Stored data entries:
[Start of section]

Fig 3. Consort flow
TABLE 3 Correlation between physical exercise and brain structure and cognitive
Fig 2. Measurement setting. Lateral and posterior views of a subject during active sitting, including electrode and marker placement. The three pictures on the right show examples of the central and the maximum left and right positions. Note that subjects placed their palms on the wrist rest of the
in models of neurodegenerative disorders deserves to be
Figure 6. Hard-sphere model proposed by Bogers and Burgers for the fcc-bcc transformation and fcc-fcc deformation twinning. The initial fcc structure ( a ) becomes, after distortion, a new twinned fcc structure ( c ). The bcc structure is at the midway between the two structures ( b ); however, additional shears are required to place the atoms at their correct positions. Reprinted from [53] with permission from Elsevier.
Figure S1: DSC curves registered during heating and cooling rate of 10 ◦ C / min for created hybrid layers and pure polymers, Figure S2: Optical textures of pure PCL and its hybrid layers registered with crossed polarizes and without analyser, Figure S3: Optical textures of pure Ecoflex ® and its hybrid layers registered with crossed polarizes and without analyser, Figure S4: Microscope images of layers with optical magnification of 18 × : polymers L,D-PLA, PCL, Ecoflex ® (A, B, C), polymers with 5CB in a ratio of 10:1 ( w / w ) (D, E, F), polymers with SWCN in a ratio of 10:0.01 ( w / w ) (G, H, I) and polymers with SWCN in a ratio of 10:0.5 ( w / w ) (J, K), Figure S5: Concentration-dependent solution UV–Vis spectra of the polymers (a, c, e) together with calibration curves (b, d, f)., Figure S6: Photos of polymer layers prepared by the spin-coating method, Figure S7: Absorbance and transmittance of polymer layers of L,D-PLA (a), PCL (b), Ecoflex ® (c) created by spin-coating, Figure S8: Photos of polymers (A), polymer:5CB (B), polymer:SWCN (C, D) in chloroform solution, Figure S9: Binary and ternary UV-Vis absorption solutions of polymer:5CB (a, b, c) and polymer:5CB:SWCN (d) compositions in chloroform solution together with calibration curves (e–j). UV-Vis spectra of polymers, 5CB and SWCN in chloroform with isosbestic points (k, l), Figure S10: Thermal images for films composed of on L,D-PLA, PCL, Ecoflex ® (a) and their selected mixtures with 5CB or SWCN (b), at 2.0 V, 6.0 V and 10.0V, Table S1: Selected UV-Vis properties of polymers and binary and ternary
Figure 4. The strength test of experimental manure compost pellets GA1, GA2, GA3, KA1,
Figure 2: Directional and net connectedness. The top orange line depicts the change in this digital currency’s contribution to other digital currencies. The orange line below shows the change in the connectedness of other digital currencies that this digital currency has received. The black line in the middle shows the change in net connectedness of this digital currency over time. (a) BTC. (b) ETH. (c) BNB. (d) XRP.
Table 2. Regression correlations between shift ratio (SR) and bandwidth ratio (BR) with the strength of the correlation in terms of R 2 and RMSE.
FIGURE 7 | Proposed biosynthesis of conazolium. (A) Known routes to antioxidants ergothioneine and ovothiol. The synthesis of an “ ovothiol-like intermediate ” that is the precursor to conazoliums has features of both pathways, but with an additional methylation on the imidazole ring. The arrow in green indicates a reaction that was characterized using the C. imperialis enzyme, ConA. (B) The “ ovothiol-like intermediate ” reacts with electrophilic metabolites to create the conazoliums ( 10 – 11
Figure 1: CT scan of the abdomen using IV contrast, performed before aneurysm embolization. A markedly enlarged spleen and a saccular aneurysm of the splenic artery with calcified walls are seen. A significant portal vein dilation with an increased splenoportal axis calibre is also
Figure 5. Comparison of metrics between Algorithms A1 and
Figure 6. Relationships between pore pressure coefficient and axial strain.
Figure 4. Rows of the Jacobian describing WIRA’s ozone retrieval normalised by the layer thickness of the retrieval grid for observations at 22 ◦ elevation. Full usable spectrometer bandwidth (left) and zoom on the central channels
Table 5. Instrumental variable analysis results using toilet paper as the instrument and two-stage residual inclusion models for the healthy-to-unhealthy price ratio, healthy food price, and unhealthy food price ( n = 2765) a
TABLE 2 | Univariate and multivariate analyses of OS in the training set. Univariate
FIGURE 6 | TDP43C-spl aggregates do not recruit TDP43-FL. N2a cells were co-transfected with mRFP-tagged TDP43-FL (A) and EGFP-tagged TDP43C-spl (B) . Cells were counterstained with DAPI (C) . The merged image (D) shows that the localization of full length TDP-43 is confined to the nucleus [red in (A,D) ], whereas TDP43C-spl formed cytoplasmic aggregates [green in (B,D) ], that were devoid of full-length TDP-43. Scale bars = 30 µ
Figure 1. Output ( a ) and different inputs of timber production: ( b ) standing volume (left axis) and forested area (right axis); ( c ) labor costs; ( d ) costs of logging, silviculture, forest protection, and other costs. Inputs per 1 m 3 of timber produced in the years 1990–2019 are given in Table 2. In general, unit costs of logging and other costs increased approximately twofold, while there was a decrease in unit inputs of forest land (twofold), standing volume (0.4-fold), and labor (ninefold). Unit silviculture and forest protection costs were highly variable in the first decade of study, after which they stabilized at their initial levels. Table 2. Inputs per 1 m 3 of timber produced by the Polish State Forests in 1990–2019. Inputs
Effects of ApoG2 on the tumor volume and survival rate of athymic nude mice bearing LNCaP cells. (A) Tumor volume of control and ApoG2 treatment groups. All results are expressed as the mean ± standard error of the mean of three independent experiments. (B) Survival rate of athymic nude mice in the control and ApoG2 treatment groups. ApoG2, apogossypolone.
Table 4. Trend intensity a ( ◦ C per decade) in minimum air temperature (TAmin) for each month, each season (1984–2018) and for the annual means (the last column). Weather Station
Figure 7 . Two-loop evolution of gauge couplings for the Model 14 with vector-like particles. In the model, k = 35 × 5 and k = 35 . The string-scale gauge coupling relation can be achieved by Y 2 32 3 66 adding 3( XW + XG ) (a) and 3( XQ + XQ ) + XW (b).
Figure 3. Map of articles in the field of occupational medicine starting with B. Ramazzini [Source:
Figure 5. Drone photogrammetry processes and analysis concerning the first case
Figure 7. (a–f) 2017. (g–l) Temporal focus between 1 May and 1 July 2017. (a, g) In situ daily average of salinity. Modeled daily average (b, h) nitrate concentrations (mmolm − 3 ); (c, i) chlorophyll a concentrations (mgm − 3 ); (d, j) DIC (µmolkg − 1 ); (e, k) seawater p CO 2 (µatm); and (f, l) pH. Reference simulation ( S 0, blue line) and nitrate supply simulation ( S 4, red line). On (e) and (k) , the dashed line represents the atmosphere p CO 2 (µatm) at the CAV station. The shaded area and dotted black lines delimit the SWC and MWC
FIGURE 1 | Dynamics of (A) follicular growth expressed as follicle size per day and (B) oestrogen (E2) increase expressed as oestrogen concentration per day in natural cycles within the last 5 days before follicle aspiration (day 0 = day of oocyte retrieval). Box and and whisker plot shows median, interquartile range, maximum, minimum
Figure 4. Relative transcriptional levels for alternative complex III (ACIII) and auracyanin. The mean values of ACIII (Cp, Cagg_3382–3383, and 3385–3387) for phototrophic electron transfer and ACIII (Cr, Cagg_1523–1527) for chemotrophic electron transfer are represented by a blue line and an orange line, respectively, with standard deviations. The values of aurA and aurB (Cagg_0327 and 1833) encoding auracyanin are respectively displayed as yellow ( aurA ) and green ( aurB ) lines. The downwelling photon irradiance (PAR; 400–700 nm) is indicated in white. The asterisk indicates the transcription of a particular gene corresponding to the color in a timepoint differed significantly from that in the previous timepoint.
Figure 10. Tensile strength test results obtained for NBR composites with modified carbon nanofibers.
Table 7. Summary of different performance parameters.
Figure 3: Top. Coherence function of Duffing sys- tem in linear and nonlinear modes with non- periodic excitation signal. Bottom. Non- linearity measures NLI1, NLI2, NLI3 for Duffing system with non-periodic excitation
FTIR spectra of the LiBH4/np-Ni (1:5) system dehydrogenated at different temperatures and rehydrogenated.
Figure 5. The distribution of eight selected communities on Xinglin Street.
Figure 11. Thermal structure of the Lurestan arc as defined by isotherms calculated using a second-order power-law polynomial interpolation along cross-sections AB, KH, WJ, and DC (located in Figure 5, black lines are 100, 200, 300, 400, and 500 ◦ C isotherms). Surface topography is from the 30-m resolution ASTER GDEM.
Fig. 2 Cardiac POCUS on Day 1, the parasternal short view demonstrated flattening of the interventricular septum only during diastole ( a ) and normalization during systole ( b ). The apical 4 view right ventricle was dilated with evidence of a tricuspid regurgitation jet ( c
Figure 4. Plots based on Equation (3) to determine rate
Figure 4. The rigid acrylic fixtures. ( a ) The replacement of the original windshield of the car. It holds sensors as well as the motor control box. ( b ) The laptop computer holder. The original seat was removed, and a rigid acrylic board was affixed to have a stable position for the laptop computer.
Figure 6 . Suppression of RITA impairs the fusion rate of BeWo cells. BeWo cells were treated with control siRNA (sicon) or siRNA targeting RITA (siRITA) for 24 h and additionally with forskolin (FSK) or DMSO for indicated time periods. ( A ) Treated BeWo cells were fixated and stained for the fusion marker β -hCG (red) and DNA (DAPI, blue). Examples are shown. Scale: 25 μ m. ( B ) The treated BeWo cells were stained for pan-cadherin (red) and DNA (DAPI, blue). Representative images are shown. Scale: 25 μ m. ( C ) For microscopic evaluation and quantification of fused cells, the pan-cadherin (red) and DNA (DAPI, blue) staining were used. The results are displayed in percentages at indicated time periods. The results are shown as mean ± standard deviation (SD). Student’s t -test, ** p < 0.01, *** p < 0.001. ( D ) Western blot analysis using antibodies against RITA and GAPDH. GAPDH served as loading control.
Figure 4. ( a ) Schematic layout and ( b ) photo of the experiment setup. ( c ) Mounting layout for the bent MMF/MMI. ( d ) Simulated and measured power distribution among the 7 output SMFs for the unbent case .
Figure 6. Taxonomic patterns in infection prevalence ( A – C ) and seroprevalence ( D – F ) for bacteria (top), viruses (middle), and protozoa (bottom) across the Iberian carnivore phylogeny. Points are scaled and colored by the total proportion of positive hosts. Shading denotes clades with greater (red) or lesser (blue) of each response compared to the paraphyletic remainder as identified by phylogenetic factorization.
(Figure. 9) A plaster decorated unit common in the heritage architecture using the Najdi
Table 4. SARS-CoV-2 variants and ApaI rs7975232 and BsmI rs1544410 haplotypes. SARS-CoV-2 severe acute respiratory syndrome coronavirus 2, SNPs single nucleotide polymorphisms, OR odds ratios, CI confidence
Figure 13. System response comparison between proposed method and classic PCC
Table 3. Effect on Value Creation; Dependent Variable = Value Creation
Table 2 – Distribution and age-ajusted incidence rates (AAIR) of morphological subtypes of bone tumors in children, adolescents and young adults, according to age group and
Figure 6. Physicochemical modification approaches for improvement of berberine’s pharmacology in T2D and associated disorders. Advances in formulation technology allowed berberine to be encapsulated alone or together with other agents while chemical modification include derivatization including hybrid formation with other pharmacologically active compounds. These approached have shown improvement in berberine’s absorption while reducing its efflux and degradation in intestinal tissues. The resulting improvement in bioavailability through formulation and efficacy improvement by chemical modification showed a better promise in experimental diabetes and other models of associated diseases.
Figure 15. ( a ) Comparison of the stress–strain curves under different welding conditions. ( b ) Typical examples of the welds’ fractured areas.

[End of section]

— Exercise goal —
Beginning at the line above that contains "Table 2 – Distribution", return each line exactly through the line that contains "Figure 6. Physicochemical", and no others.

— Finished task —
Table 2 – Distribution and age-ajusted incidence rates (AAIR) of morphological subtypes of bone tumors in children, adolescents and young adults, according to age group and
Figure 6. Physicochemical modification approaches for improvement of berberine’s pharmacology in T2D and associated disorders. Advances in formulation technology allowed berberine to be encapsulated alone or together with other agents while chemical modification include derivatization including hybrid formation with other pharmacologically active compounds. These approached have shown improvement in berberine’s absorption while reducing its efflux and degradation in intestinal tissues. The resulting improvement in bioavailability through formulation and efficacy improvement by chemical modification showed a better promise in experimental diabetes and other models of associated diseases.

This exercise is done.